* **Directions**:
Exact copy, no pictures: reproduce the lines from the one that holds "Panel set 1: Top" through the end of the entries.

* **Dataset excerpts**:
»»
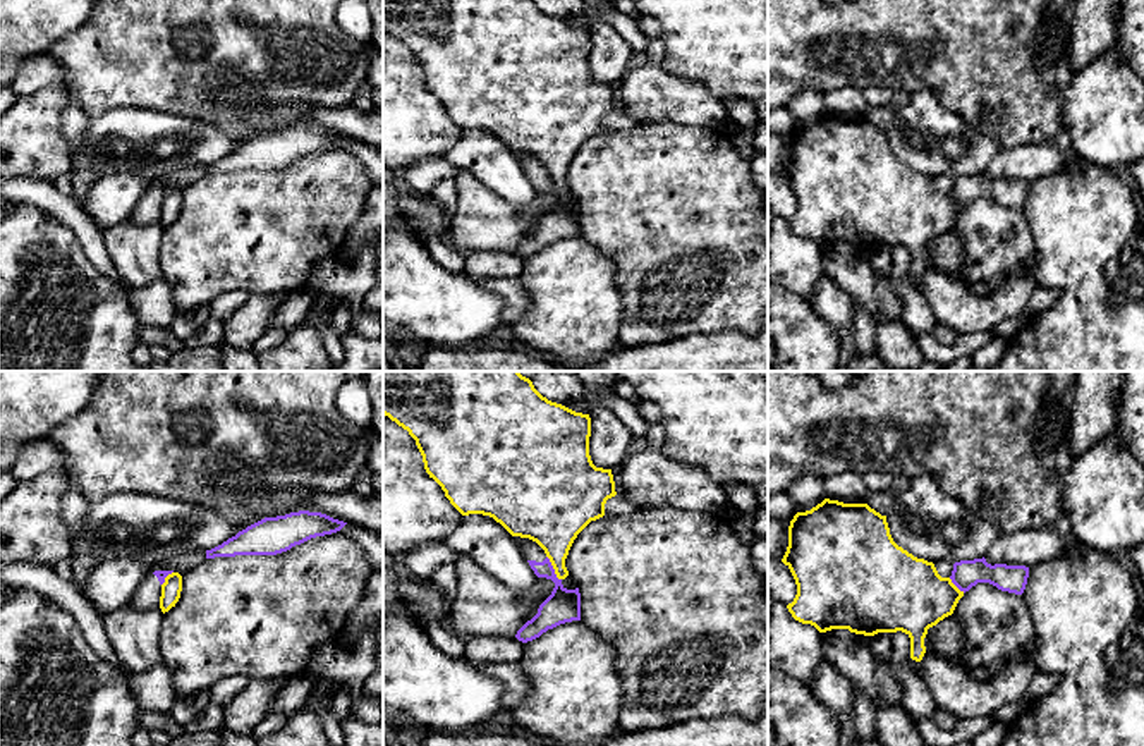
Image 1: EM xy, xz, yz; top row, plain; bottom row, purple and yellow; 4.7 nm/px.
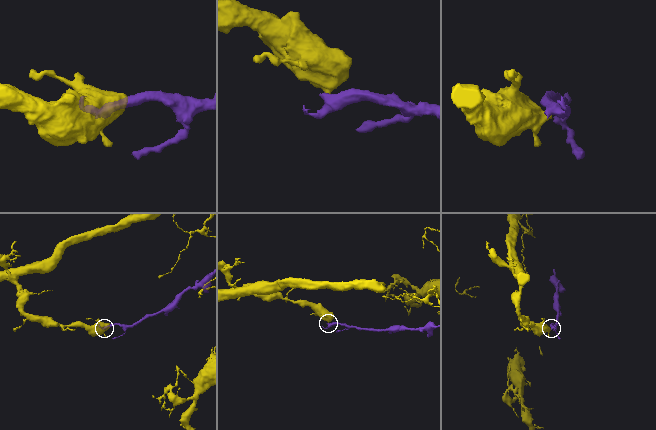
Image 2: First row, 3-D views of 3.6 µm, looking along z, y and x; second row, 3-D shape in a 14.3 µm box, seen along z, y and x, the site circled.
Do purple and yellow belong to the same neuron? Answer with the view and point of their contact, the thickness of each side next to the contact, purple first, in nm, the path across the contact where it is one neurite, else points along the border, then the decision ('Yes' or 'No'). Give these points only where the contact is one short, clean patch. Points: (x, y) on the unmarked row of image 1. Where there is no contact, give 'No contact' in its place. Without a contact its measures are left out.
Touches purple at xz (552, 183). Thickness 160 nm (purple) against 300 nm. Boundary: xz (547, 171), (560, 195). No

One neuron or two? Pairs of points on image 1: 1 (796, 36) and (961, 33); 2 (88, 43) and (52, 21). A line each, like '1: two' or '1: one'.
1: one
2: two

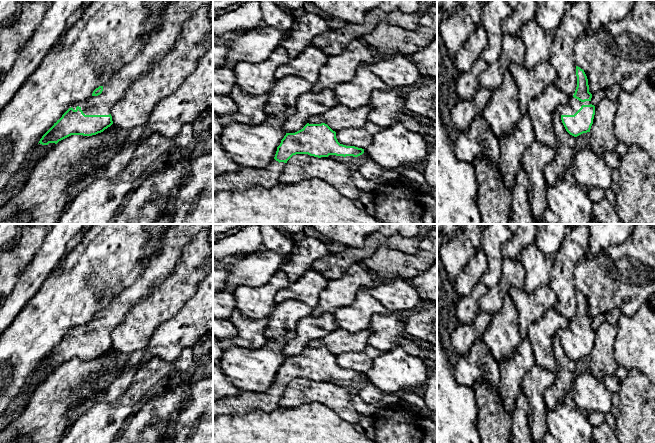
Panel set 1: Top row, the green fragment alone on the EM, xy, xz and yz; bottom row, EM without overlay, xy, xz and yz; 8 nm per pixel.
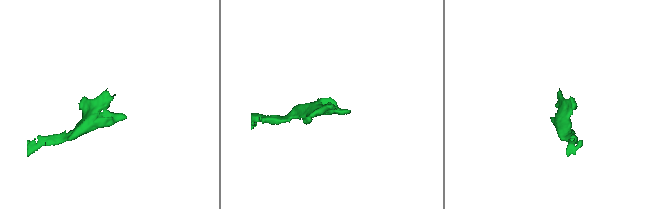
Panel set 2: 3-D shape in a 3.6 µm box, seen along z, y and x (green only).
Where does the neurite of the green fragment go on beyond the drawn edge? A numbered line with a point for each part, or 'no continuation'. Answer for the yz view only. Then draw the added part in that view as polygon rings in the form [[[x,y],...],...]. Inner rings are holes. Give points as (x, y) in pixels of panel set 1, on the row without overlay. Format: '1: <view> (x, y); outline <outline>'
1: yz (573, 329); outline [[[570,321],[566,328],[562,328],[558,332],[560,339],[574,339],[582,329],[590,329],[591,325],[581,326],[574,321]]]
««
* **Output of the exercise**:
Panel set 1: Top row, the green fragment alone on the EM, xy, xz and yz; bottom row, EM without overlay, xy, xz and yz; 8 nm per pixel.
Panel set 2: 3-D shape in a 3.6 µm box, seen along z, y and x (green only).
Where does the neurite of the green fragment go on beyond the drawn edge? A numbered line with a point for each part, or 'no continuation'. Answer for the yz view only. Then draw the added part in that view as polygon rings in the form [[[x,y],...],...]. Inner rings are holes. Give points as (x, y) in pixels of panel set 1, on the row without overlay. Format: '1: <view> (x, y); outline <outline>'
1: yz (573, 329); outline [[[570,321],[566,328],[562,328],[558,332],[560,339],[574,339],[582,329],[590,329],[591,325],[581,326],[574,321]]]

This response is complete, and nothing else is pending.